Source passage:
<<<<

Of course, the figures were not easy to create for the reason that one has to create spiritual things - partly spiritual in the case of the main figure, but purely spiritual in the case of Lucifer and Ahriman - and in sculpture it is most difficult to form the spiritual. However, an attempt was made to achieve what was necessary, especially for our aims: to dissolve the form, although it had to remain artistic form, entirely into gesture, entirely into mien. Man is actually only capable of using gesture and mien in a very limited sense. Lucifer and Ahriman are entirely gesture and entirely mien. Spirit forms do not have a finished form, there is no finished spirit form. If you want to shape the spirit, you are in the same position as if you wanted to shape lightning. The form a spirit has at one moment is different from the form it has at the next moment. You have to take that into account. If, however, you wanted to hold on to a spirit's form for one moment, just as you would a resting form, then you would get nothing out of it, you would only have a frozen form. So in such a case one must completely reproduce the gesture. So in the case of Lucifer and Ahriman, the gesture is completely reproduced, and this had to be attempted to some extent also for the middle figure, which is of course a physical figure: the Christ Jesus.
Now I would like to show you a few pictures which can give you a small idea of this main group, as best they can. The first is the head of Ahriman, in the form in which it first appeared to me: a human being - think of the threefold division of the human being into head, trunk and extremities - who is entirely head, who is therefore also the instrument of the most perfect cleverness, understanding and cunning. This is to be expressed in the figure of Ahriman. The head of Ahriman, as you see it here, is properly spirit, if I may use the paradoxical expression; but you know how a paradox often comes out when one characterises spiritually. He is indeed after the model, true to spirit, artistically true to nature. Ahriman had to "sit" for that to be brought about.

>>>>

Data extracts:
<<<<

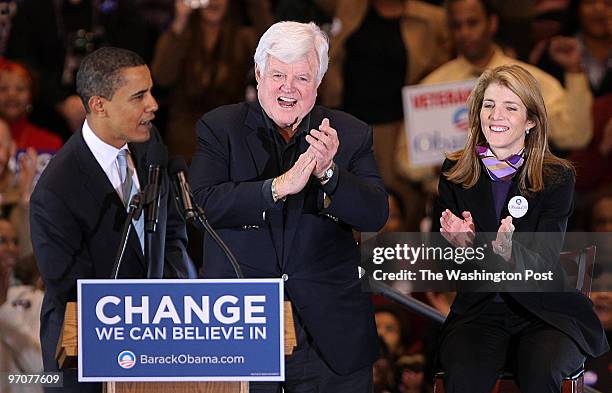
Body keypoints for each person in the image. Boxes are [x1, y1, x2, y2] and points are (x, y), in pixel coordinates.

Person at [189, 21, 389, 392]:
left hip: (329, 337)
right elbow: (202, 207)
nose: (288, 88)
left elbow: (375, 213)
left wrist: (330, 173)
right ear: (260, 73)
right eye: (278, 74)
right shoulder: (220, 128)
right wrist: (276, 188)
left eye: (302, 78)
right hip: (241, 329)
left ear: (319, 82)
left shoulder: (351, 133)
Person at [432, 64, 608, 393]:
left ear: (530, 121)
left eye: (510, 107)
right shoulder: (455, 170)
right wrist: (457, 248)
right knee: (464, 378)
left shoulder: (556, 177)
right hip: (480, 312)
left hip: (545, 313)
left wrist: (504, 252)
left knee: (541, 373)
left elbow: (542, 262)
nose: (496, 116)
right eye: (489, 105)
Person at [29, 47, 196, 393]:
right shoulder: (56, 190)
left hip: (160, 348)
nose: (153, 105)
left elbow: (174, 229)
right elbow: (68, 287)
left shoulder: (150, 145)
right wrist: (144, 318)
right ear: (99, 105)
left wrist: (180, 299)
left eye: (150, 91)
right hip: (85, 362)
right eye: (139, 97)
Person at [396, 0, 596, 194]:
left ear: (492, 23)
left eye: (472, 23)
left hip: (520, 199)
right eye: (457, 25)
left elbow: (575, 136)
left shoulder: (531, 80)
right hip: (453, 203)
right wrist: (449, 162)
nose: (465, 33)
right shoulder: (432, 86)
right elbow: (405, 163)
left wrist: (574, 69)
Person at [151, 0, 272, 162]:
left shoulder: (243, 39)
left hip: (230, 140)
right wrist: (179, 21)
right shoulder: (182, 36)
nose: (213, 2)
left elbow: (272, 45)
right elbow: (161, 77)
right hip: (184, 143)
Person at [0, 219, 44, 393]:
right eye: (2, 241)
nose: (11, 248)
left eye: (15, 241)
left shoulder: (34, 298)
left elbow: (43, 372)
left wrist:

>>>>

Activities:
a: Copy word for word the part of the passage on sculpting Lucifer and Ahriman between "Now I would" and "be brought about.", inclusive.
b: Pick up the passage on sculpting Lucifer and Ahriman where it stops and write what comes next.

Expected results:
a:
Now I would like to show you a few pictures which can give you a small idea of this main group, as best they can. The first is the head of Ahriman, in the form in which it first appeared to me: a human being - think of the threefold division of the human being into head, trunk and extremities - who is entirely head, who is therefore also the instrument of the most perfect cleverness, understanding and cunning. This is to be expressed in the figure of Ahriman. The head of Ahriman, as you see it here, is properly spirit, if I may use the paradoxical expression; but you know how a paradox often comes out when one characterises spiritually. He is indeed after the model, true to spirit, artistically true to nature. Ahriman had to "sit" for that to be brought about.

b:
The next is Lucifer, as he appears from the viewer on the left side. In order to understand Lucifer, you must think in a very strange way of what appears as the spirit form of Lucifer. Think of that which is most Ahrimanic in man away from the human form, that is, the head away, but instead think of the ears and the auricles, the outer ear, considerably enlarged, naturally spiritualised and formed into wings and shaped into an organ, but the organ wrapped around its body, the laryngeal wings also enlarged; so that head, wings, ears form one organ together. And the wings, the principal organ, is that which results for the figure of Lucifer. Lucifer is an enlarged larynx, a larynx which becomes the whole form, out of which then develops, through a kind of wing, a connection to the ear, so that one has to imagine: Lucifer is such a form, which receives the music of the spheres, takes it into this ear-wing organism; and without the individuality speaking, the universe, the music of the spheres itself, again expresses itself through the same organ, which is transformed forward into the larynx, thus is another metamorphosis of the human form: larynx-ear-wing organ. Therefore the head is only indicated. With Ahriman you will find, if you will once see the figure in the Dornach building: What you can think of as a figure has been brought out. But what comes out of Lucifer as a head - although you cannot well imagine that it would be the same with yourself as with Lucifer - is something that is beautiful to the highest degree. The Ahrimanic, then, is the intelligent, clever, but ugly thing in the world; the Luciferic is the beautiful thing in the world. Everything in the world contains both the ahrimanic and the luciferic. Youth and childhood are more luciferic, old age more ahrimanic; the past is more ahrimanic, the future more luciferic in its impulses; women more luciferic, men more ahrimanic; everything contains these two currents. The elemental being above Lucifer - the "world humour".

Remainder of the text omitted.